TASK DESCRIPTION = The line containing "index tip: (862, 312)" marks the end; return exactly every line from the start of the records up to and including it, but no pictures.

[[ RECORDS PROVIDED, beginning ]]

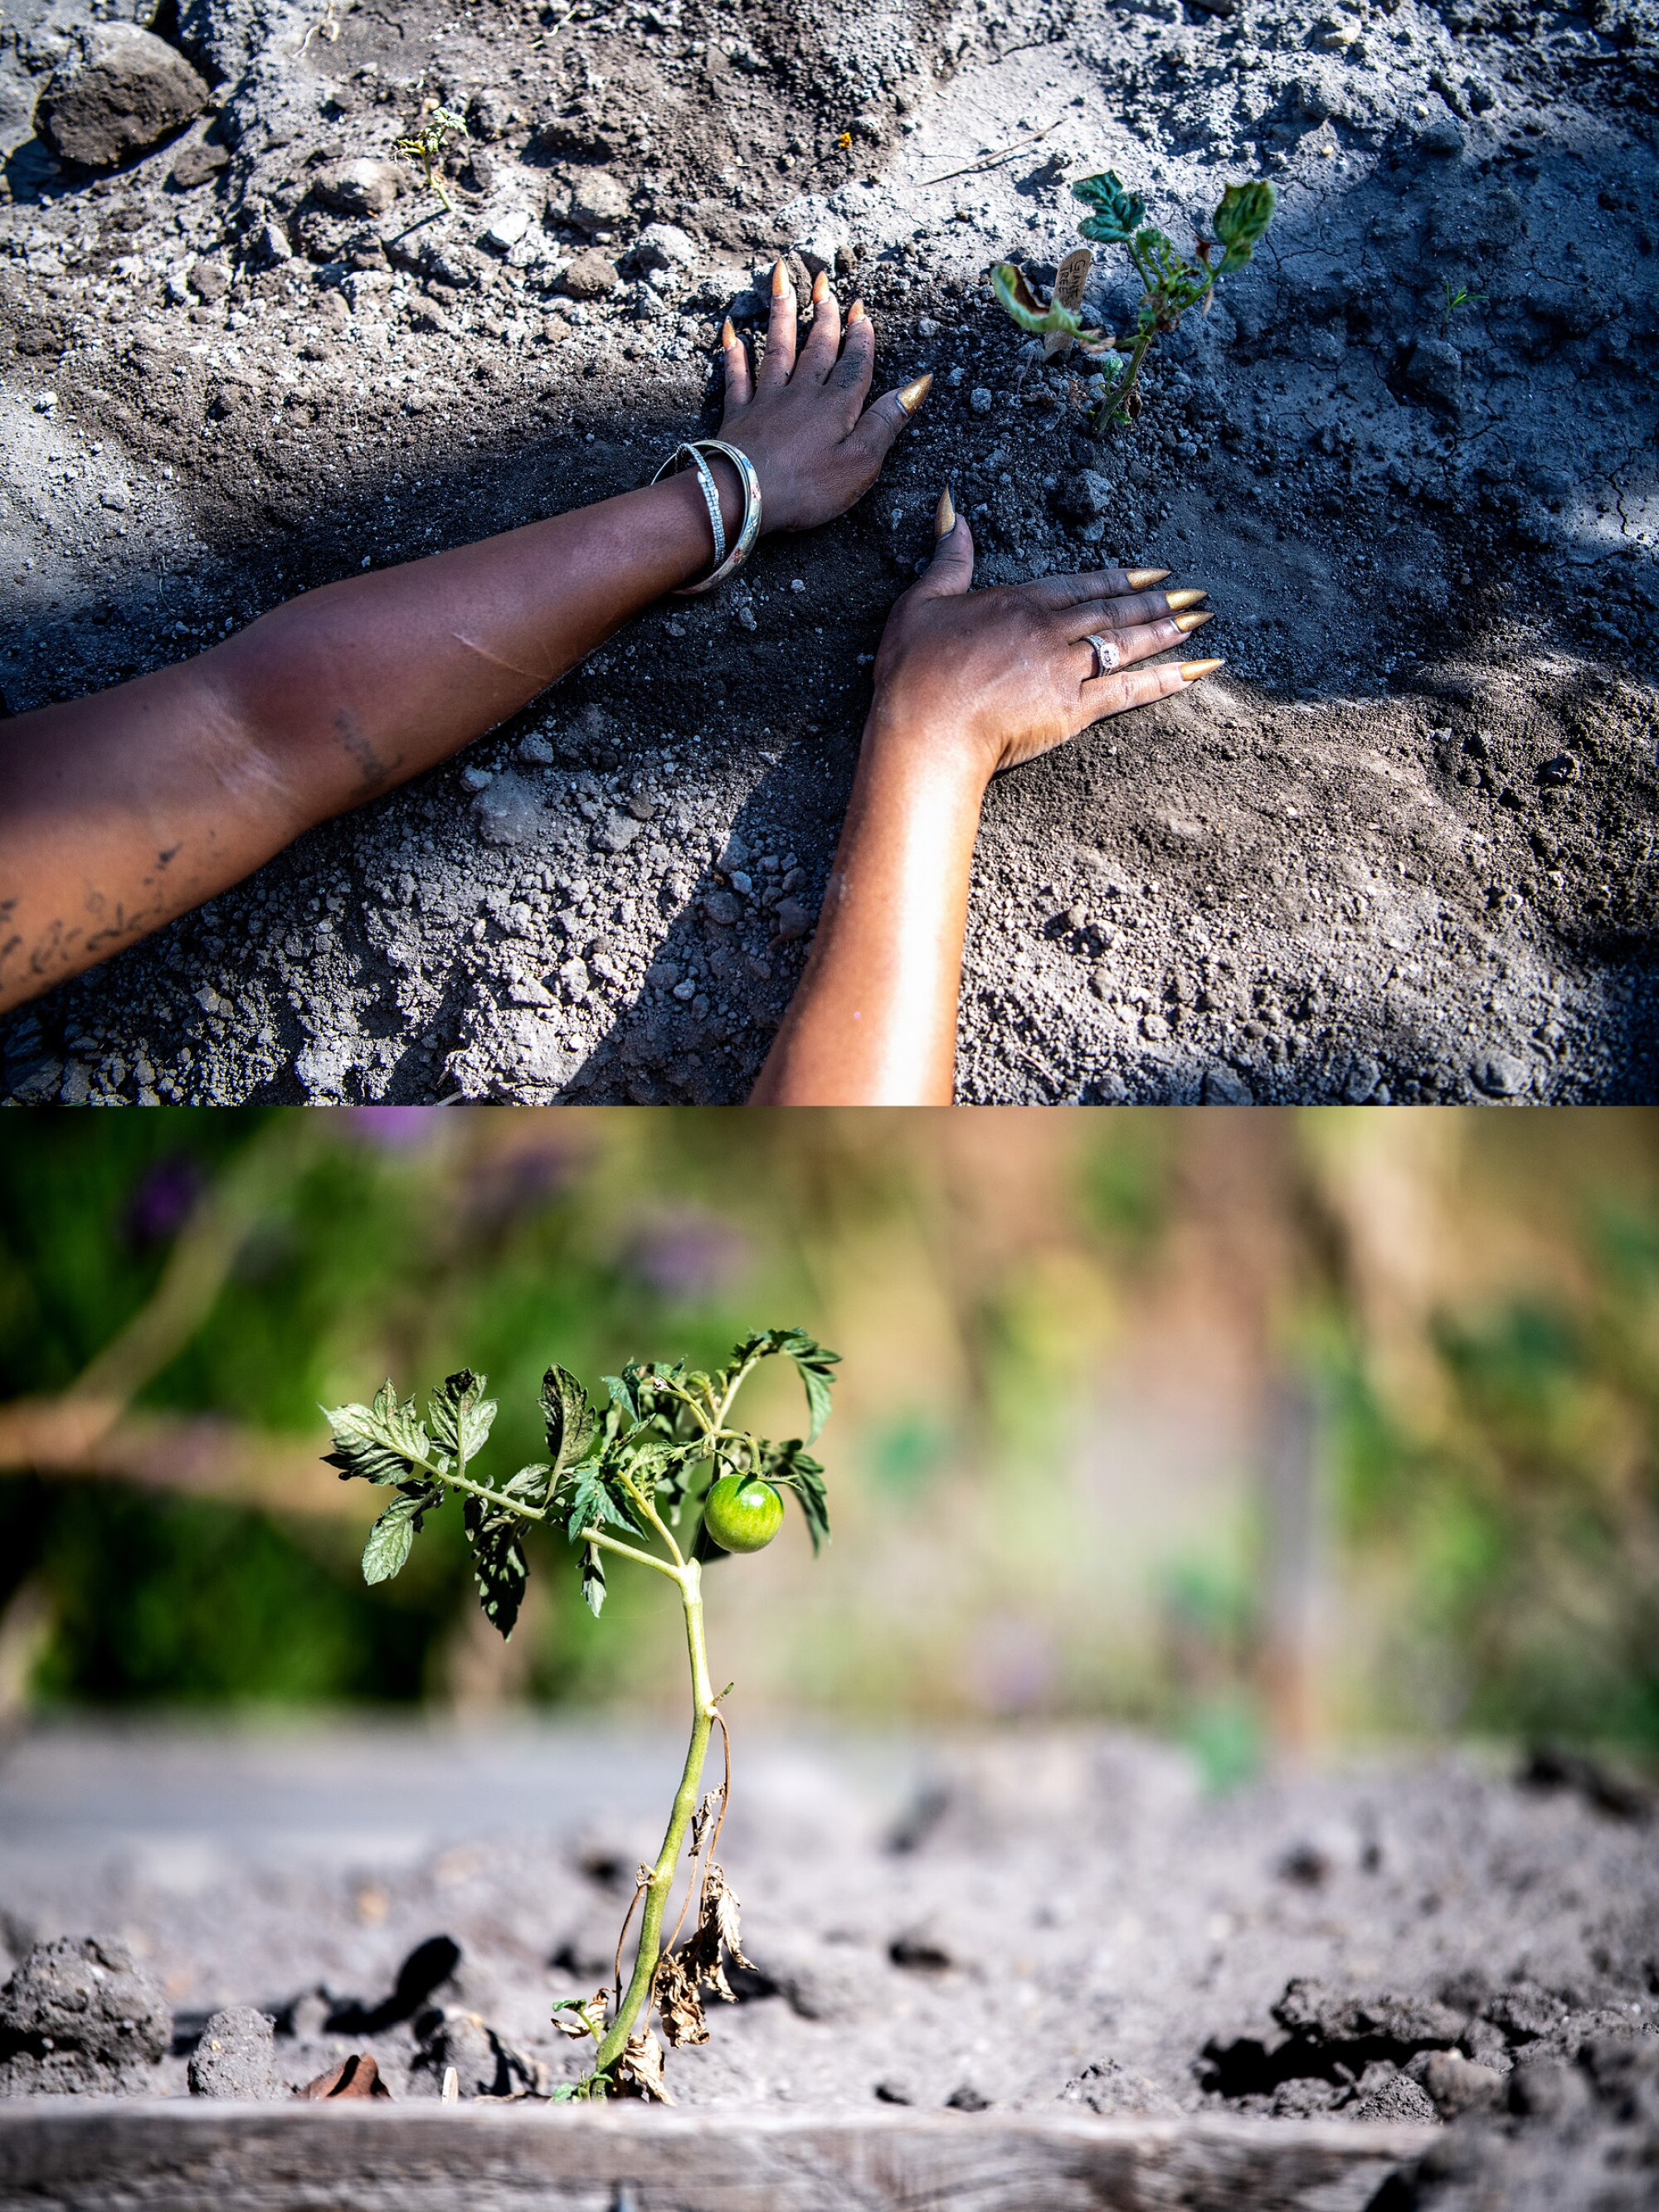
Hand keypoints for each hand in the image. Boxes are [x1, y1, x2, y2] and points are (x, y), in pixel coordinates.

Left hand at [717, 265, 930, 534]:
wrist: (744, 495)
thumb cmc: (806, 487)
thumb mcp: (860, 462)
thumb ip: (885, 422)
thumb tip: (917, 385)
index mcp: (835, 406)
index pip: (854, 365)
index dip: (860, 340)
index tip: (862, 312)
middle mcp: (802, 394)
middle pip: (817, 349)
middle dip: (825, 317)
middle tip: (826, 285)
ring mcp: (767, 401)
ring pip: (778, 350)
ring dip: (782, 316)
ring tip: (783, 283)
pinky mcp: (738, 415)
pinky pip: (736, 377)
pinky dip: (734, 354)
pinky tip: (732, 333)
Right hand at [866, 496, 1222, 782]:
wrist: (926, 726)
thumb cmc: (914, 669)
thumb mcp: (923, 600)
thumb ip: (948, 557)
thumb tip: (952, 508)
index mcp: (1020, 602)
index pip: (1081, 584)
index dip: (1119, 578)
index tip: (1153, 574)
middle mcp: (1051, 630)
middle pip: (1112, 611)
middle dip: (1156, 602)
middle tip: (1193, 596)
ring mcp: (1067, 669)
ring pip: (1126, 644)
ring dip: (1166, 632)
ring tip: (1199, 623)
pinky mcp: (1074, 709)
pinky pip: (1129, 691)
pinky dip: (1165, 681)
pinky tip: (1194, 672)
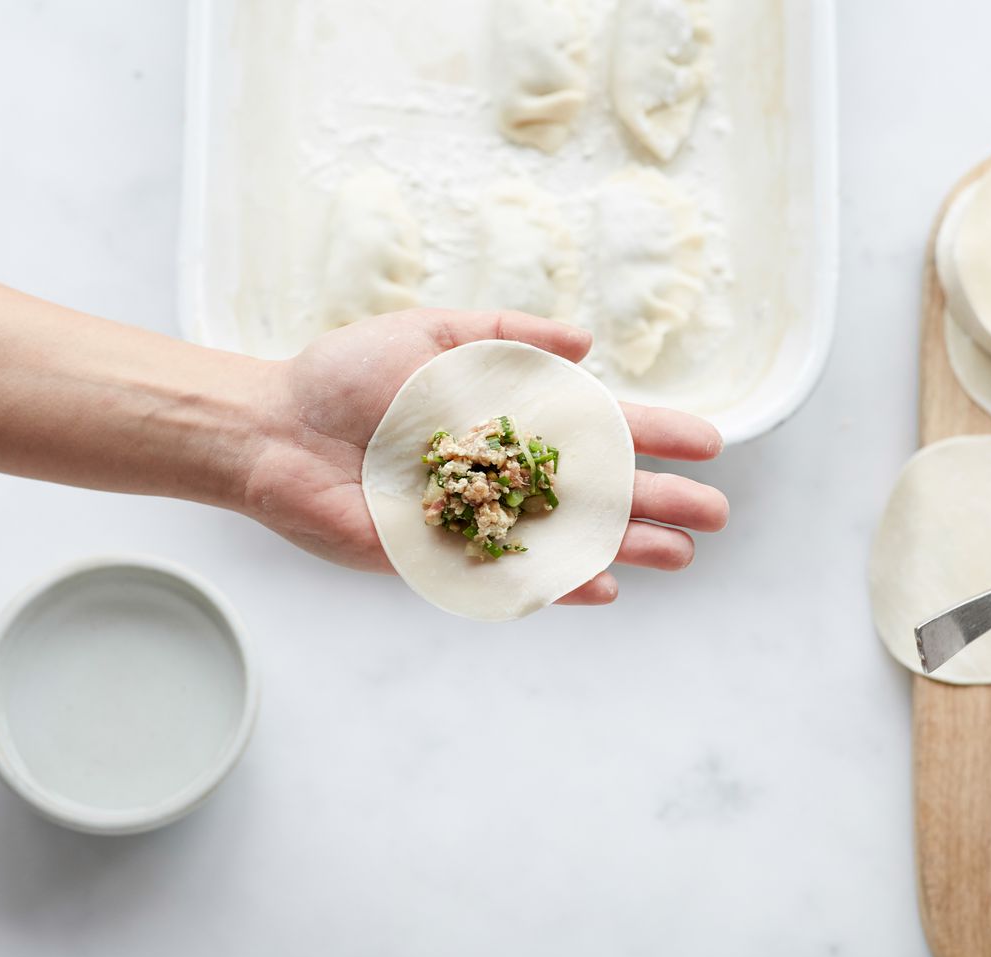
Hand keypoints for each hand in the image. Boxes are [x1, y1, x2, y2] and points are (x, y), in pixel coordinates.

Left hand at [240, 308, 729, 604]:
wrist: (276, 428)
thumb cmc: (346, 376)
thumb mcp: (434, 333)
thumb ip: (508, 335)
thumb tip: (587, 343)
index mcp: (507, 416)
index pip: (597, 427)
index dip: (653, 434)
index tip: (708, 442)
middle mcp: (503, 470)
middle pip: (597, 489)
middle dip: (657, 501)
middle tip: (715, 514)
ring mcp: (480, 517)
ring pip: (568, 538)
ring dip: (624, 548)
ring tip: (681, 554)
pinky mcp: (444, 557)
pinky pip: (512, 577)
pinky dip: (557, 585)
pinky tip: (603, 589)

[[ RECORDS PROVIDED, end ]]

ANSWER BOX =
Hand keypoints for each hand in the image. Boxes are [x1, y1, x2, y2] and points are (x, y), in pixel coordinates.

Left hand at [717, 265, 930, 534]:
wrist: (744, 495)
thumb cmc: (806, 487)
thumb mcp: (860, 462)
thumb ip: (885, 422)
thumb tip: (917, 385)
index mcp: (835, 406)
index pip: (854, 365)
index dip: (860, 340)
index tip: (862, 312)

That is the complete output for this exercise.